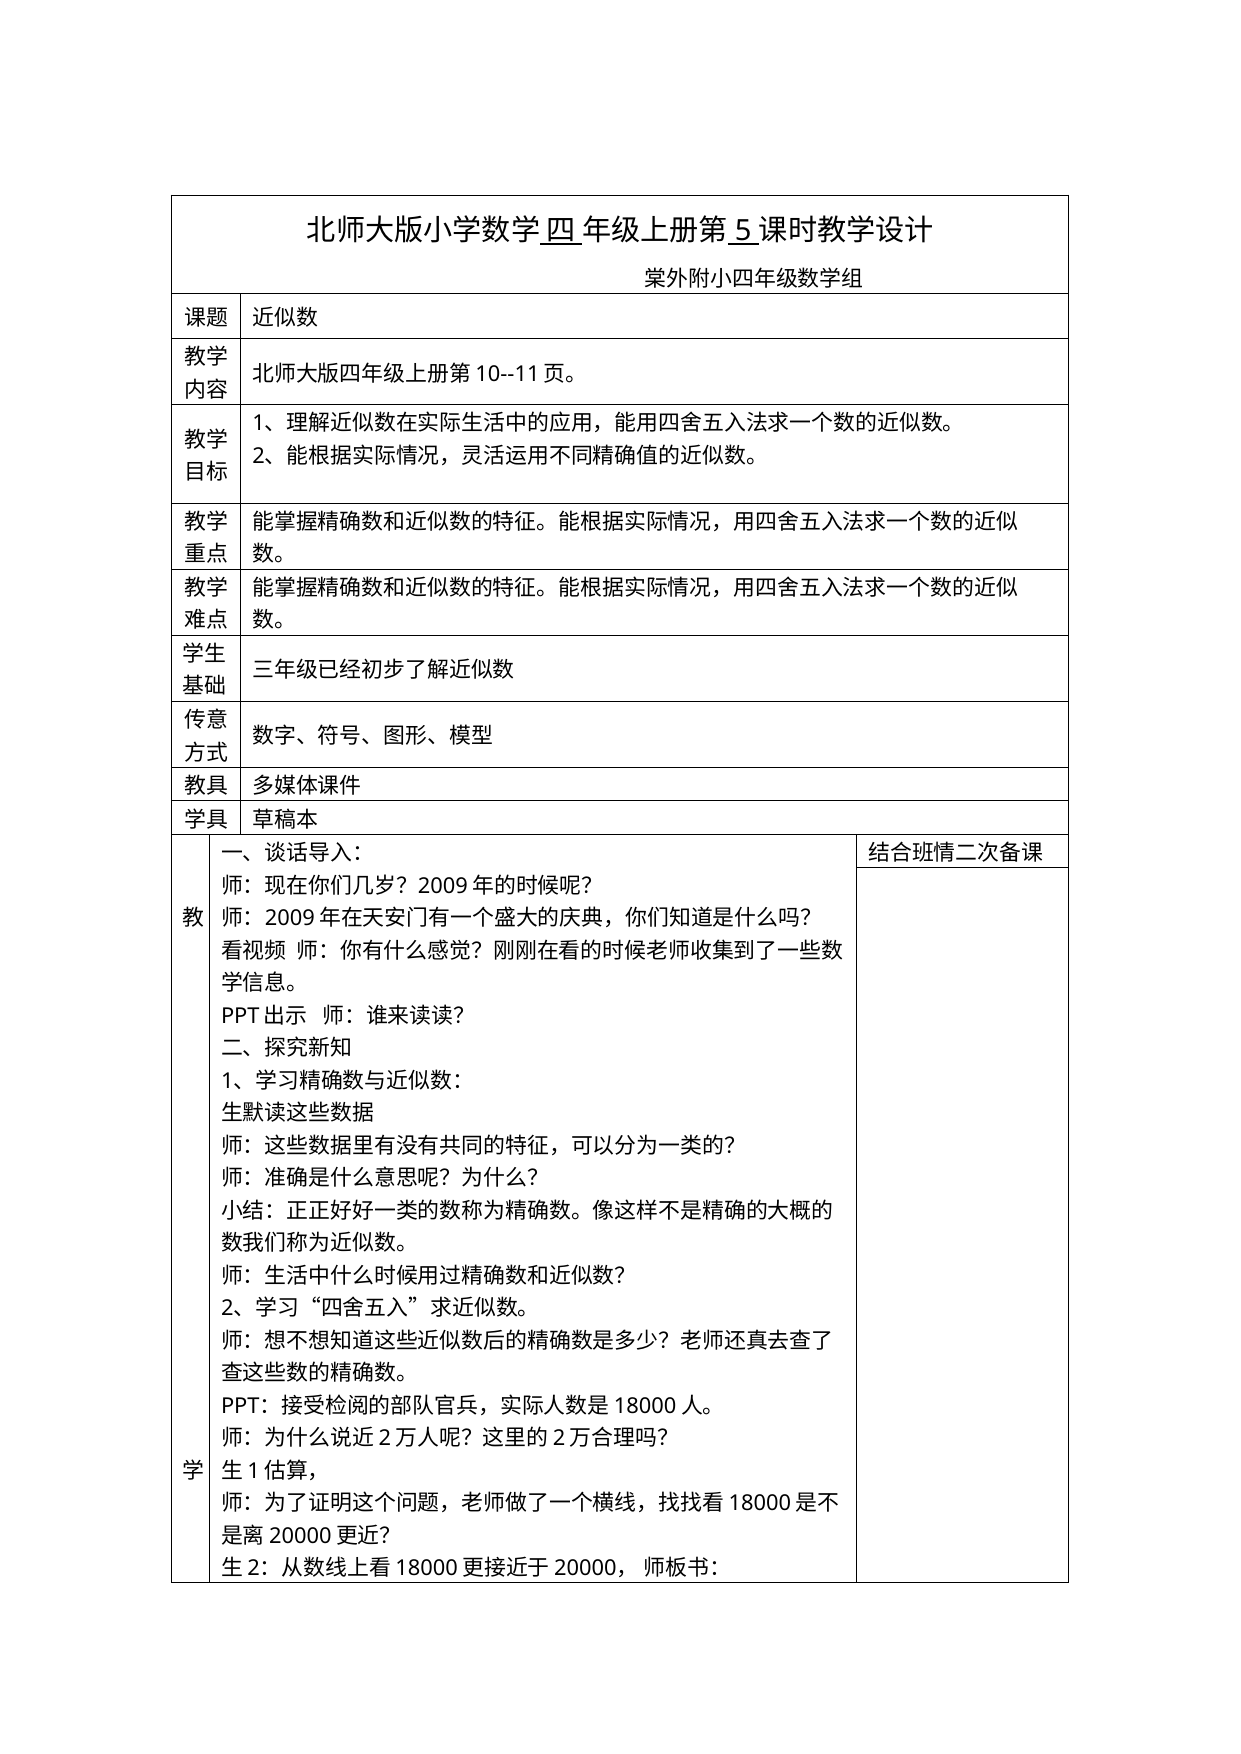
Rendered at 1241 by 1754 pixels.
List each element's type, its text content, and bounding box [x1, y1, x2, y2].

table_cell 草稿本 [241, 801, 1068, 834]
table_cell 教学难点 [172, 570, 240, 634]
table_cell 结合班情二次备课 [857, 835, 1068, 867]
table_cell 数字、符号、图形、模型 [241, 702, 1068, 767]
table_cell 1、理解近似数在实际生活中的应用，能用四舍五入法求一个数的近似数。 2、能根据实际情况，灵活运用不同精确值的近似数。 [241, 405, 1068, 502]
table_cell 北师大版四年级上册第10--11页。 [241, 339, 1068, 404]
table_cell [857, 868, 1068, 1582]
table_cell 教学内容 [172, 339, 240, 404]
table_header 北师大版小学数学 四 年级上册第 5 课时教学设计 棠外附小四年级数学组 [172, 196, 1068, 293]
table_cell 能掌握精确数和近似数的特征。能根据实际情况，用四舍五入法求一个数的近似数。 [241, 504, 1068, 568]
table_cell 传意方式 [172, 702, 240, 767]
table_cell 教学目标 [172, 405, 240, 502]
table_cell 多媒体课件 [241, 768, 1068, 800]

▬▬▬▬▬▬▬▬▬▬

_EXERCISE OBJECTIVE_
Apart from the pictures, every line of the data above should be given again exactly.

_WRITTEN RESPONSE_
Rendered at 1241 by 1754 pixels.
List each element's type, its text content, and bounding box [x1, y1, x2, y2].

table_cell 草稿本 [241, 801, 1068, 834]
table_cell 教学难点 [172, 570, 240, 634]
table_cell 结合班情二次备课 [857, 835, 1068, 867]
table_cell 数字、符号、图形、模型 [241, 702, 1068, 767]
table_cell 1、理解近似数在实际生活中的应用，能用四舍五入法求一个数的近似数。 2、能根据实际情况，灵活运用不同精确值的近似数。 [241, 405, 1068, 502]
table_cell 北师大版四年级上册第10--11页。 [241, 339, 1068, 404]
table_cell [857, 868, 1068, 1582]
table_cell 教学内容 [172, 339, 240, 404]
table_header 北师大版小学数学 四 年级上册第 5 课时教学设计 棠外附小四年级数学组 [172, 196, 1068, 293]
table_cell 能掌握精确数和近似数的特征。能根据实际情况，用四舍五入法求一个数的近似数。 [241, 504, 1068, 568]
table_cell 传意方式 [172, 702, 240, 767]
table_cell 教学目标 [172, 405, 240, 502]
table_cell 多媒体课件 [241, 768, 1068, 800]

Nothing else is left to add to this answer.